Prices of better quality Himachal apples firming up
By IANSSunday, August 1, 2010
SHIMLA - Prices of superior grade apples are slowly bouncing back, much to relief to the growers in Himachal Pradesh.
“The market has started looking up with prices of superior grade of apples increased by Rs.200 to Rs.300 a box,” said Gian Singh Chandel, chairman of the apple market committee at Dhalli near here.
“The superior grade of Royal Delicious is getting Rs.1,300 to Rs.1,400 per box against Rs.1,100 per box last week in the Dhalli market. Similarly, Rich-a-Red is getting around Rs.1,200 per box against Rs.1,000 last week.”
Apple prices had crashed within weeks of their arrival early this month.
Chandel attributed the rise in prices to the arrival of quality fruit in the markets.
“Earlier, the fruit was not fully mature and ripened. It was harvested in haste. Now, the fruit available is of optimum size and true colour,” he added.
According to him, most of the fruit is heading towards Azadpur, the Asia’s largest wholesale fruit market in Delhi, where a crate of superior grade apples is selling Rs.200 to Rs.300 more than Dhalli.
Over 33 lakh boxes of apples have been transported out of the state, Horticulture Director Gurdev Singh told IANS here Sunday.
He said over 200,000 boxes on an average were being despatched everyday.
The best quality apples in the country from the Chango, Ribba and Namgiya valleys of Kinnaur and Hurling in Lahaul and Spiti would start arriving by end of next month, he added.
Estimates of the horticulture department say state’s apple production this season is set to touch a record three crore boxes.

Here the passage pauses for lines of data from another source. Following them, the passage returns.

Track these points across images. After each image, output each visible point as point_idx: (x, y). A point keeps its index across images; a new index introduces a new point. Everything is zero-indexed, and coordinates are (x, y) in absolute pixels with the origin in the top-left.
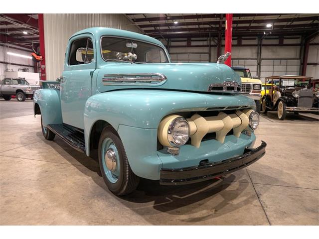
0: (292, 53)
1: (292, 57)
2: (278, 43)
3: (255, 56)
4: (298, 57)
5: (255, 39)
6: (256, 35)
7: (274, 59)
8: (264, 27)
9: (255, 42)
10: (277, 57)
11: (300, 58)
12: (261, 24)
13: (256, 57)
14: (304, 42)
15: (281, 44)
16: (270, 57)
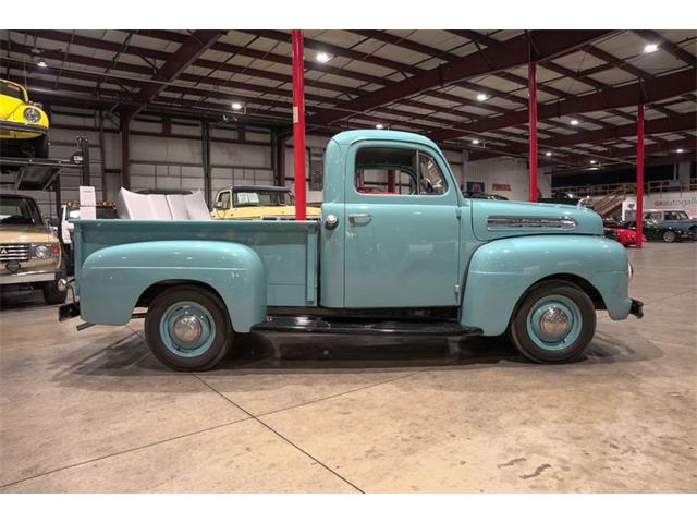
0: (259, 158)
1: (261, 165)
2: (236, 138)
3: (199, 160)
4: (269, 165)
5: (197, 125)
6: (198, 119)
7: (233, 167)
8: (228, 107)
9: (197, 132)
10: (237, 164)
11: (272, 168)
12: (221, 102)
13: (201, 162)
14: (275, 140)
15: (242, 141)
16: (225, 163)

Last year, the production was almost half - 1.4 crore boxes.
Sayeed Mazid, a trader from Hyderabad who is camping in Narkanda to procure apples directly from the growers, said: “Now the quality fruit has arrived. This year the supply is much more than demand. So the prices are also on the comfortable side - almost half than last year’s. We have started procuring 15,000 to 20,000 crates daily.”
Apple is the main fruit crop of the state and is being grown in nine out of 12 districts. Apple accounts for about 40 percent of the total area under all fruit crop cultivation in the state.